Перловая каша, или, в солдатском просторечии, "шрапнель", прилипала к моему носу или лбу, я этого не видел, зеркал вокруг не было, и я не сразу понял, почему моя физиономия вызывает такое бурное веселье:
По утрам-вечерам, путаясь в длинных, не по размеру, шинелях, мы бежали всей школой на оршанский аэродром Барсуки, мимо бюста Дважды Героя Советского Союза Грицевец, со снежной короной на макушке, убитого по небрежности на собственном аэродроме, бежали долго (аэродром настоящий, "стратегицкий", объяснял старшина), а затем, разбившись на шестерки, обступали 250-килограммовые обледенелые "дуры" и раз-два-взяли! - подцепляли их под крылья циклопических бомбовозов с гофрированными фюзеляжами.
Конечно, существовали для "дур" специальные боевые лебедки, но какая техника работает в мороз?!
И потому в ночь-заполночь:
- Школа-а, бегом а-арш!
За этот тяжкий труд нам и прислали живого героя.
Герой был кудрявым, жизнерадостным. С бычьей шеей.
Спросил, нет ли в школе гармошки, а то бы попели. Гармошки не было, и потому он сразу приступил к делу, рассказал, как они летели большой группой бомбить Швецию, и все там разнесли в пух и прах.
Черт меня дернул поднять руку.
- То есть как? - спросил я, вставая и вытягиваясь в струнку. - Только позавчера в газете "Правда" было сообщение ТАСС. Из-за плохой видимости самолеты, летевшие бомбить финские укрепления, сбились с курса и оказались в Швеции. "ТАСС уполномочен заявить..."
Герой уронил указку, которой он водил по карте Скандинавского полуострова, и - нет, не засмеялся, зареготал.
Отсмеявшись, разъяснил, что в этот шведский город собирались добровольцы со всего мира - помогать финнам...
- Ну, мы их и того... В пух и прах... А ТАСС... ТАСС свое дело знает...
Когда героя проводили, Цыбулька приблизился ко мне сзади, неслышно, и сказал почему-то очень тихо:
- На кухню! Три наряда вне очереди!

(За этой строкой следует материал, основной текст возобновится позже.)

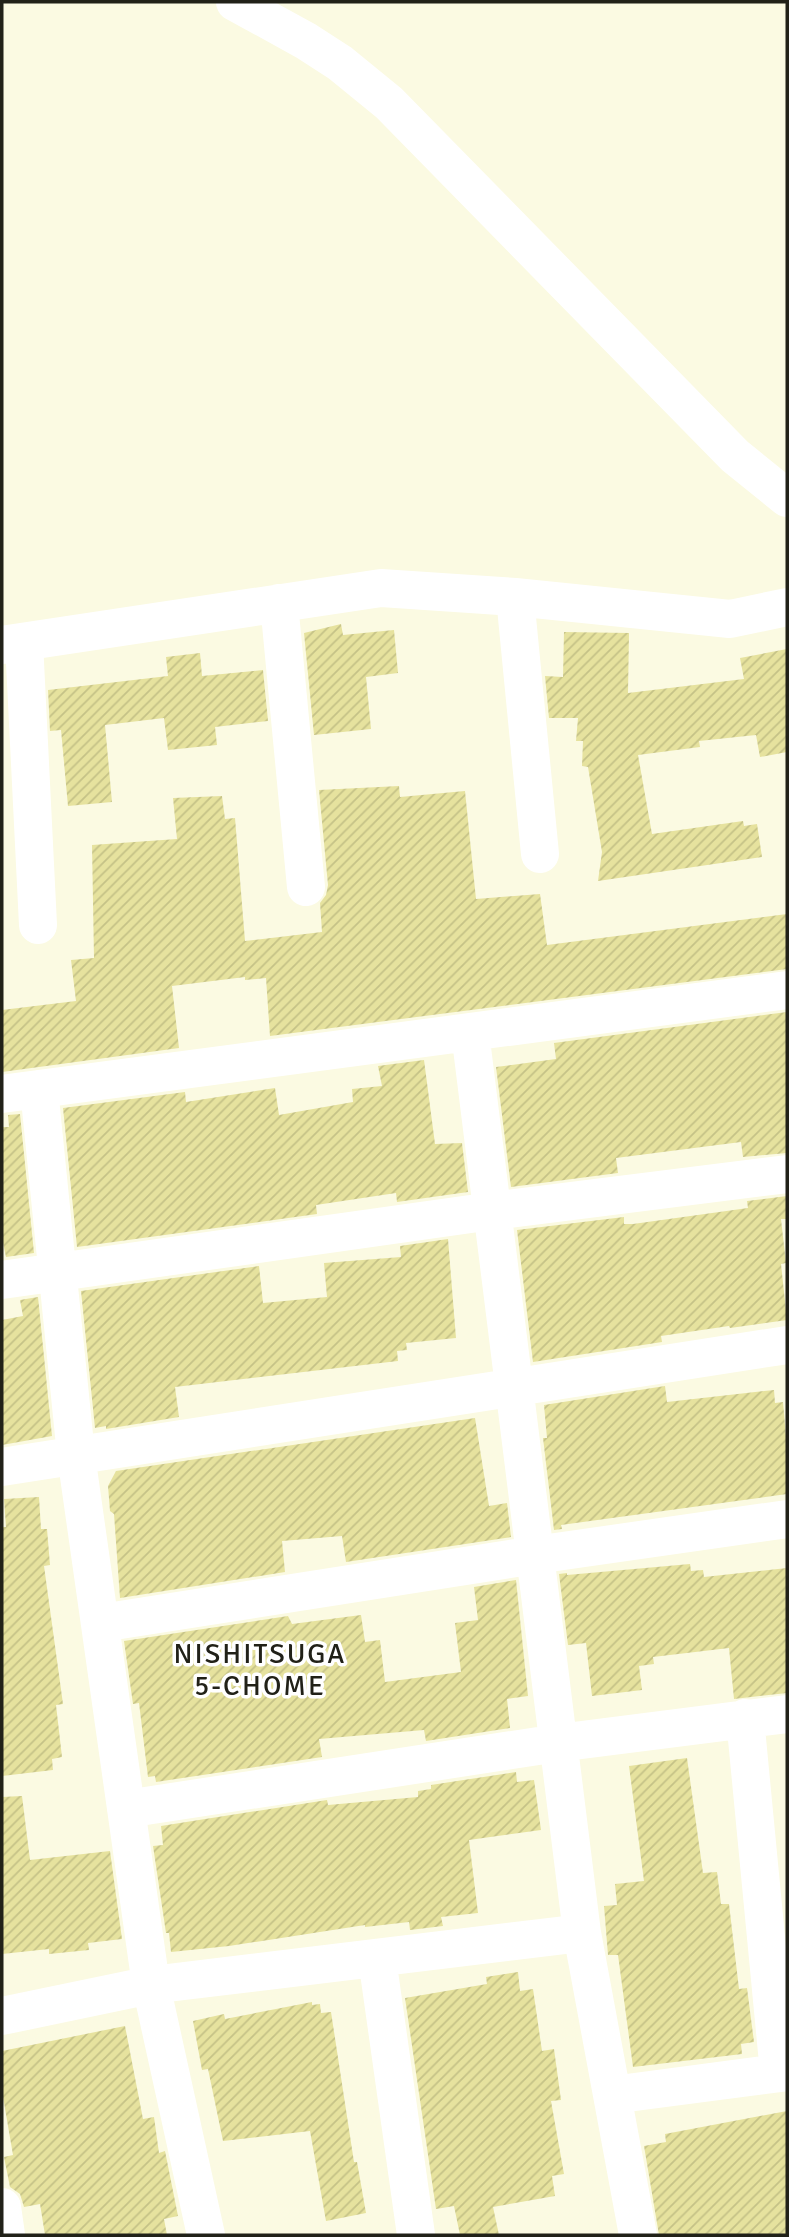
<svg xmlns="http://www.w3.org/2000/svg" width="789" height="2237" font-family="Signika,sans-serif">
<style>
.building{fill:url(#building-hatch)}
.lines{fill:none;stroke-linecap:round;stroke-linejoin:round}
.street{stroke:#fff;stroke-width:38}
.secondary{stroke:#fff;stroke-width:38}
.labels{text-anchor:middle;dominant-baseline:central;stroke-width:7;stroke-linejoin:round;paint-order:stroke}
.neighbourhood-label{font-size:28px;letter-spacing:2px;fill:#212118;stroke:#fff}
</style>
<defs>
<pattern id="building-hatch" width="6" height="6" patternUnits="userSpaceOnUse" patternTransform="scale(1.75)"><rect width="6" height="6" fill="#e6e29e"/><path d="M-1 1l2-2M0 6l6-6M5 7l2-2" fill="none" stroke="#c5c287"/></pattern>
</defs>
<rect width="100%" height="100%" fill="#fbfae2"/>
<!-- building -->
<path class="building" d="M 341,624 L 343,635 L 394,630 L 398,673 L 366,677 L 371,729 L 314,735 L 304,633 Z
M 564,632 L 629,633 L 628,693 L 744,679 L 740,658 L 787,649 L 787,752 L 760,757 L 756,735 L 699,741 L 700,747 L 638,755 L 652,834 L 743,821 L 744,826 L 757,824 L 762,857 L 598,881 L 602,852 L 588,767 L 582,766 L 583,741 L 576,741 L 578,718 L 549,718 L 545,676 L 563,677 Z
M 200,653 L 202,676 L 263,670 L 268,721 L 215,727 L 217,745 L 168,750 L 164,718 L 105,725 L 112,802 L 68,806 L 61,730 L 50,731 L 48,690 L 168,676 L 166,657 Z
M 399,786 L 400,797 L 465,791 L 476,899 L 540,894 L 547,945 L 787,914 L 787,969 L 270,1036 L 266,978 L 245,980 L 245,977 L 172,986 L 179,1048 L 2,1072 L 2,1010 L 76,1001 L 71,960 L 94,958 L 92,845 L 177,839 L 173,798 L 222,796 L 225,819 L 235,818 L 245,941 L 322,932 L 320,903 L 326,895 L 328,885 L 319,790 Z
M 787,1012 L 787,1153 L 743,1157 L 741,1142 L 616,1158 L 618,1173 L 511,1187 L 496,1067 L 556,1059 L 554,1043 Z
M 424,1060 L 435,1144 L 462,1143 L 468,1192 L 397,1202 L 396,1193 L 316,1205 L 317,1214 L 77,1247 L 63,1108 L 185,1092 L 186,1102 L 275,1088 L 279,1115 L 353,1102 L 352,1089 L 382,1086 L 378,1066 Z
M 20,1114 L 34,1253 L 6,1257 L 2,1238 L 2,1127 L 9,1127 L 8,1115 Z
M 787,1196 L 787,1219 L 781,1219 L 786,1263 L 781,1264 L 787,1320 L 730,1328 L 729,1326 L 661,1336 L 662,1342 L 533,1362 L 517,1230 L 624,1217 L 624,1224 L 633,1224 L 748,1208 L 747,1201 Z
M 448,1239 L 456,1338 L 406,1343 L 407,1350 L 397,1351 L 398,1361 L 175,1387 L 179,1417 L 106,1429 L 106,1426 L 95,1428 L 81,1291 L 259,1266 L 263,1303 L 327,1297 L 324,1263 L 401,1257 L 400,1246 Z
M 38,1297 L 52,1436 L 2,1445 L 2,1320 L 23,1316 L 20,1300 Z
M 665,1386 L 667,1402 L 774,1390 L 775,1403 L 783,1402 L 787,1448 L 787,1494 L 561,1525 L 562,1529 L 554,1530 L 543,1438 L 547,1438 L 544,1405 Z
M 475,1418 L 489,1506 L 507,1503 L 511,1537 L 346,1562 L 342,1536 L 282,1541 L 285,1572 L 120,1598 L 114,1514 L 110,1511 L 108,1486 L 116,1471 Z
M 39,1497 L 41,1529 L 47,1529 L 50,1565 L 44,1566 L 63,1704 L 56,1705 L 62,1757 L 52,1759 L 53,1770 L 2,1776 L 2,1527 L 6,1527 L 4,1499 Z
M 690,1564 L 691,1571 L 703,1570 L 704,1577 L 787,1568 L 787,1693 L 734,1699 L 729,1648 L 653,1657 L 654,1664 L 639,1666 L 642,1690 L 592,1696 L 586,1643 L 568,1645 L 559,1574 L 567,1573 L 567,1575 Z
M 516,1580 L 528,1696 L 507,1699 L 510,1728 L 426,1741 L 424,1730 L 319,1739 L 322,1757 L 156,1782 L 155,1776 L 148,1777 L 139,1703 L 133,1704 L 124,1641 L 288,1616 L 292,1624 L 361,1615 L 365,1642 L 380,1640 L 385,1682 L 461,1672 L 455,1623 L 478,1620 L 474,1587 Z
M 687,1758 L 703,1873 L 717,1872 L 721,1904 L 729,1904 L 739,1989 L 747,1988 L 754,2042 L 741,2044 L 742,2054 L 633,2067 L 618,1955 L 608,1955 L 604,1906 L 617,1905 L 615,1884 L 644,1881 L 629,1766 Z
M 516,1772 L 517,1782 L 534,1780 L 541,1830 L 469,1840 L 478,1913 L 441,1917 L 443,1926 L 410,1930 L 409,1922 L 365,1927 L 365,1925 L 229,1946 L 171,1952 L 169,1933 L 166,1933 L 153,1846 L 163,1845 L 161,1826 L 327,1800 L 328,1805 L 418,1797 L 418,1791 L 431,1789 L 431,1785 Z
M 22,1796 L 30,1860 L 110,1851 L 122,1939 L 88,1943 L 89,1950 L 49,1954 L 49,1949 L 2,1954 L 2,1797 Z
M 518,1972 L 520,1991 L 533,1989 L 542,2051 L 554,2049 L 561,2100 L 551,2101 L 564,2174 L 552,2176 L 555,2196 L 493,2207 L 499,2235 L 460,2235 L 454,2206 L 436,2209 L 405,1998 L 487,1984 L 486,1977 Z
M 312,2002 L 312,2005 L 320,2004 L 321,2013 L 331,2012 L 354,2162 L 357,2162 L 366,2213 L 326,2221 L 310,2131 L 223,2141 L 208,2069 L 202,2070 L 193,2021 L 224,2014 L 225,2019 Z
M 125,2026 L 143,2119 L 154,2117 L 159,2153 L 165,2151 L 178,2216 L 164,2219 L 167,2235 L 45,2235 L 40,2204 L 24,2207 L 20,2194 L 10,2187 L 4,2157 L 13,2155 L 2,2091 L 2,2051 Z
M 787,2111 L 787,2235 L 659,2235 L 644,2146 L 666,2142 L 665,2134 Z"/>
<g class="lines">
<!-- street -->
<path class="street" d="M 515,597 L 540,854
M 279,603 L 306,887
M 24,642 L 38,925
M 2,645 L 381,588 L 515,597 L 730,619 L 787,607
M 470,1032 L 582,1933 L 638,2235
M 39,1089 L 76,1455 L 151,1985 L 206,2235
M 2,1094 L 787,990
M 2,1280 L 492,1211 L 787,1174
M 2,1467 L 787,1345
M 101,1623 L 535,1555 L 787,1519
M 745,1718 L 779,2073
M 126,1809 L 558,1743 L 787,1714
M 377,1958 L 416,2235
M 2,2016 L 151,1985 L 582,1933
M 612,2095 L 787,2072
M 2,2207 L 6,2235"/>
<!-- secondary -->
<path class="secondary" d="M 235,2 L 306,41 L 340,63 L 389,103 L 735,456 L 787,498"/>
</g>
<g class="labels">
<!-- neighbourhood labels -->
<g class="neighbourhood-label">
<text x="260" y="1654">NISHITSUGA<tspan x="260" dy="32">5-CHOME</tspan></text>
</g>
</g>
<!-- border -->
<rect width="789" height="2237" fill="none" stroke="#212118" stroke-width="7"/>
</svg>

Чтоб не задавал, понимаешь, ненужных вопросов.
На кухне, засунутый головой в дымящийся котел, я постиг: многое, очень многое надо передумывать заново. Если газета "Правда" брешет, как сивый мерин...
Какая острота мысли появляется, когда висишь вниз головой!..

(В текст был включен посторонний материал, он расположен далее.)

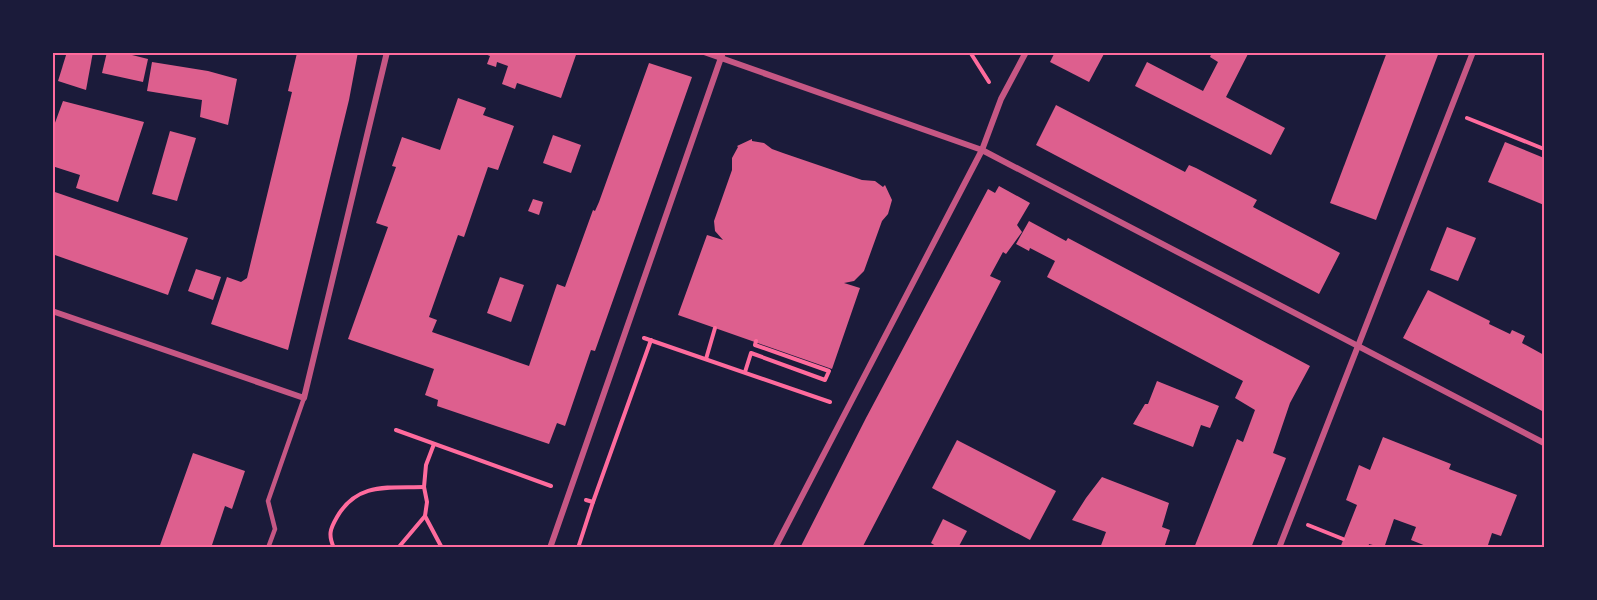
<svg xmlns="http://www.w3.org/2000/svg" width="1597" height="600" viewBox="0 0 1597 600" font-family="'Sofia Sans Condensed',sans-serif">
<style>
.building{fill:#dd5f8e}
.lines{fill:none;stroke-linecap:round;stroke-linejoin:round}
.path{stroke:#ff6b9d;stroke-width:4}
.service{stroke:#c65784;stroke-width:4.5}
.minor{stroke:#c65784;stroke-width:6}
.neatline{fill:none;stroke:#ff6b9d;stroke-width:2}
</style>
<rect width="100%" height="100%" fill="#1b1b3a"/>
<g class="building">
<polygon points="67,52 93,52 86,90 58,81"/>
<polygon points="107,52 120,52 148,59 143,82 102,73"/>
<polygon points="305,52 358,52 349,100 288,350 211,324 227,277 241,282 247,278 292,92 288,91 297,53 305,54"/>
<polygon points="480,52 577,52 561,98 517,83 515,89 502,84 508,66 497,62 496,67 487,64 490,56"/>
<polygon points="1055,52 1105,52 1089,82 1050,62"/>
<polygon points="1212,52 1249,52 1226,97 1285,128 1271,155 1135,86 1147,62 1203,91 1218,62 1210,57"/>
<polygon points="1387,52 1439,52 1376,220 1330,203"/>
<polygon points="152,62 208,71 237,79 228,125 200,117 202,100 147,91"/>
<polygon points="649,63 692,77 595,351 591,350 565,426 557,423 549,444 437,406 438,400 425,395 434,369 348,339 388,227 376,223 396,167 392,166 402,137 440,150 458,98 486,108 483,115 514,126 498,170 488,167 464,237 458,235 429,317 437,320 432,332 529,366 557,284 565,287 593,210 595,211 599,202"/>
<polygon points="63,101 144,122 118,202 76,188 80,175 52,166 52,131"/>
<polygon points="1056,105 1185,172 1189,165 1196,168 1257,200 1253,207 1340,253 1319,294 1036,145"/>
<polygon points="170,131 196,138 177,201 152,194"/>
<polygon points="553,135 581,145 571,173 543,163"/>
<polygon points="752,139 752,141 764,143 772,149 783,153 862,180 875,181 883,187 885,185 892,200 888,214 882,221 864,271 854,281 844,283 860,288 832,369 678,315 707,235 723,240 715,231 714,221 732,170 732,158 738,147 737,146"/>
<polygon points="1505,142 1544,158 1544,205 1488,182"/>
<polygon points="999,186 1030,203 1017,225 1022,232 1006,254 1003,252 990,276 1001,281 862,548 800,548 866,418 988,189 995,193"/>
<polygon points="52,191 188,238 168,295 52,254"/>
<polygon points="533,199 543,202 539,215 528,211"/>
<polygon points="1029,221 1066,241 1068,238 1310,366 1290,403 1273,453 1286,458 1251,548 1194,548 1237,439 1243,442 1255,410 1235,398 1243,381 1047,277 1055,261 1030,248 1029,251 1016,244"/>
<polygon points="1447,227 1476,238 1458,281 1430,270"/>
<polygon points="196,269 221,277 213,300 188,291"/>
<polygon points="500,277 524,285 511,322 487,313"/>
<polygon points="1428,290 1490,321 1489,324 1510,334 1512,330 1525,336 1522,343 1544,355 1544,412 1403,338"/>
<polygon points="1157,381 1219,406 1210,428 1201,425 1193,447 1133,424 1145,404 1148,404"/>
<polygon points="1383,437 1451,464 1449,469 1517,495 1501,536 1492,533 1487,548 1431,548 1411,540 1416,527 1394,519 1384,548 1369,544 1368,548 1340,548 1357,505 1346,500 1359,465 1370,470"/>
<polygon points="957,440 1056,491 1030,540 932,488"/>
<polygon points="193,453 245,471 232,509 225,506 211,548 159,548"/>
<polygon points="1102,477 1169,503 1162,527 1170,530 1164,548 1100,548 1106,532 1072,520 1086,498"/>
<polygon points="943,519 967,531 958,548 939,548 931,543"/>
</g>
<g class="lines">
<g class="path">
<polyline points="970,52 989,82"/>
<polyline points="1467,118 1544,149"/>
<polyline points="644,338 830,402"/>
<polyline points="706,359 715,328"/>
<polyline points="745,372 751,353 825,380 829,371 755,345 756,341"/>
<polyline points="396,430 551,486"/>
<polyline points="434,444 426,465 424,487 427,502 425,516 442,548"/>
<polyline points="593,502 651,340"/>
<polyline points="1308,525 1343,539"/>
<path d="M334 548C328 535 330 529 337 517 357 482 388 488 424 487"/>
<polyline points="398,548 425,516"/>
<polyline points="578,548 593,502 586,500"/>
</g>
<polyline class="service" points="268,548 275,529 268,501 304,398"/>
<g class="minor">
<polyline points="704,52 982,150 1544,443"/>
<polyline points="52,311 304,398 387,52"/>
<polyline points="550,548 723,52"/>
<polyline points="775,548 982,150 1001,99 1026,52"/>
<polyline points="1279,548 1473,52"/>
</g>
</g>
<rect width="1597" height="600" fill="none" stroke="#1b1b3a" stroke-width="108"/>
<rect x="54" y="54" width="1489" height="492" class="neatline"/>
</svg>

Утром Цыбулька распорядился всему строю курсантов пробежать мимо турника и по одному подтянуться на перекладине. Каждому по шесть раз. Дисциплинированные подтягивались по шесть, хвастуны - по восемь-двенадцать раз, Цыбулька немедля пресекал хвастовство.
- Тут тебе что, цирк?! Кончай нарушать!
И вот наступила моя очередь. Я с опаской приблизился к турнику, подпрыгнул и... повис кулем.
Строй начал похохатывать.
Татарское безглазое лицо Цыбульки стало багровым. Похоже, у него и мысли не возникало, что есть на свете люди, которые не в силах подтянуться на турнике. Таких в военной школе не было. И быть не могло.
- Обратно цирк! - взревел он.
Я дергался судорожно под перекладиной. Зеленая обмотка на моей ноге размоталась, болталась туда-сюда.
Тут уж строй начал колыхаться и приседать, держась за животы.
- Кончай наруш... - яростно начал было Цыбулька и вдруг, приглядевшись ко мне, оборвал самого себя на полуслове: понял, что я дергаюсь не понарошке.
- Слазь! - изумленно закричал он.
На следующее утро дневальный растолкал меня, когда все еще спали на своих "вагонках" "у двух по трох". Я поглядел на круглые вокзальные часы, висевшие в казарме на стене. Пять утра! До подъема целый час! Матюкнувшись по адресу дневального, снова упал на подушку.